And, yeah, it's changing fast.
It's uncertain.
It's an interesting time to be graduating.
But again, like, it's a super exciting time.
I think that's just the scale of the opportunity is bigger than it's ever been.
Sounds like your advice for senior engineers is different from that of junior engineers.
What is your thinking there?
Yeah.
I mean, I think, you know, I think for folks there, the challenge is how do you, you know,
how do you retain the value of this incredible experience and knowledge that you've gained over a career?
while, you know, not falling behind,
while learning how do you, you know, best use the tools.
And, you know, when I look at senior folks,
this is a challenge, you know, ahead of them.
I think a lot of people have found themselves in influence
and leadership type positions where they aren't hands-on building, you know,
every day.
And I think it's going to be harder and harder to be in that kind of role.
and be able to influence and advise in a relevant way,
in a positive way.
And so really, I think my advice for folks is you kind of got to get building.
Like you've got to get back into it.
You need to deeply understand how the practice of building software
and the practice of designing software has changed
and is continuing to change.
And so the challenge is how do I really take advantage of all of this knowledge and expertise that I've built up in my career and be super curious and be super hands-on and really be in the details.
And the good news for that, well, I think there's two bits of good news.
One of them is because of these new tools, you know, time spent as a practitioner is so much more leverage than it is today.

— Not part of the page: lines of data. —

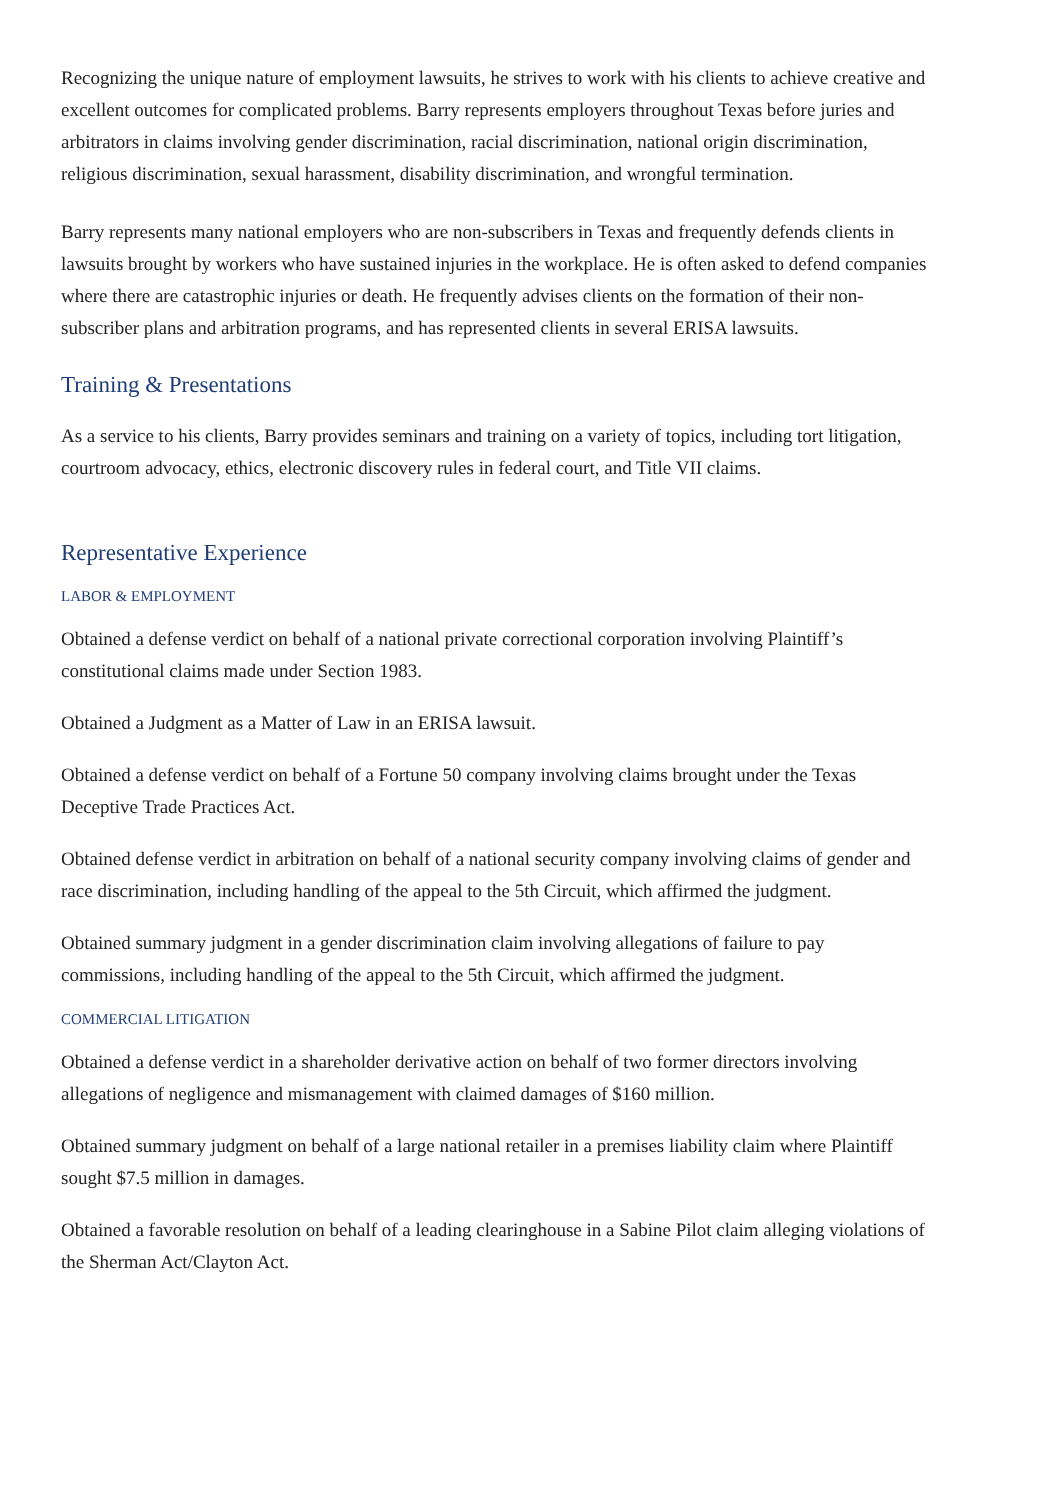Recognizing the unique nature of employment lawsuits, he strives to work with his clients to achieve creative and excellent outcomes for complicated problems. Barry represents employers throughout Texas before juries and arbitrators in claims involving gender discrimination, racial discrimination, national origin discrimination, religious discrimination, sexual harassment, disability discrimination, and wrongful termination.
Barry represents many national employers who are non-subscribers in Texas and frequently defends clients in lawsuits brought by workers who have sustained injuries in the workplace. He is often asked to defend companies where there are catastrophic injuries or death. He frequently advises clients on the formation of their non-subscriber plans and arbitration programs, and has represented clients in several ERISA lawsuits.
Training & Presentations
As a service to his clients, Barry provides seminars and training on a variety of topics, including tort litigation, courtroom advocacy, ethics, electronic discovery rules in federal court, and Title VII claims.
Representative Experience
LABOR & EMPLOYMENT
Obtained a defense verdict on behalf of a national private correctional corporation involving Plaintiff’s constitutional claims made under Section 1983.
Obtained a Judgment as a Matter of Law in an ERISA lawsuit.
Obtained a defense verdict on behalf of a Fortune 50 company involving claims brought under the Texas Deceptive Trade Practices Act.
Obtained defense verdict in arbitration on behalf of a national security company involving claims of gender and race discrimination, including handling of the appeal to the 5th Circuit, which affirmed the judgment.
Obtained summary judgment in a gender discrimination claim involving allegations of failure to pay commissions, including handling of the appeal to the 5th Circuit, which affirmed the judgment.
COMMERCIAL LITIGATION
Obtained a defense verdict in a shareholder derivative action on behalf of two former directors involving allegations of negligence and mismanagement with claimed damages of $160 million.
Obtained summary judgment on behalf of a large national retailer in a premises liability claim where Plaintiff sought $7.5 million in damages.
Obtained a favorable resolution on behalf of a leading clearinghouse in a Sabine Pilot claim alleging violations of the Sherman Act/Clayton Act.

you can build such cool stuff, you know, during that period of time,
the amount of kind of wasted time and boilerplate and so on is so much smaller.
And so you really do have this opportunity.
And the other one is, again, like, why did, you know, why did we get into the space?
Well, I didn't get into it so I could go to meetings and sound smart.
I got into it because I love learning and because I love building technology and because I love, you know,
solving my customers' problems and because I love, you know, learning about new, you know,
new technologies and learning new things. And there's more opportunity to do that than ever before.
Again, you know, because of this new set of tools and the leverage that comes with them.
And so really is getting back to, you know, why are you here? Why did you get into this career?
And I think it really gets us as technology-focused people closer to our original answer to that.
it's really obvious to me right now when I speak to, you know, practitioners, you know, who and who isn't using a, you know, modern set of agentic powered developer practices, right? And the people who are, have these really interesting things to say about the strengths and weaknesses of those approaches and the work that still needs to be done and the integrations that still need to be done and the things that are working and aren't. And the people who are, you know, using.
them hands on have such a poor mental model of how they work, what they're good at, what they're
not good at, that the things they say about them tend to be essentially fiction. And so, you know,
I think we are in this minute that if you aren't doing it hands on, your opinion about it is
very likely to be completely wrong. And that takes a level of humility to, it,
admit that, you know, is tough. You know, it's tough for folks with fancy titles and it's tough for
folks with distinguished careers. But I think it's a must. I feel like there's a common sentiment
among software engineers when they, when they work with someone who is a, you know, quote
unquote tech lead, but they're not really hands on. So they've kind of been in the docs for
the last five years or so. And there's these minor things they can tell that this person,
doesn't actually understand the underlying thing.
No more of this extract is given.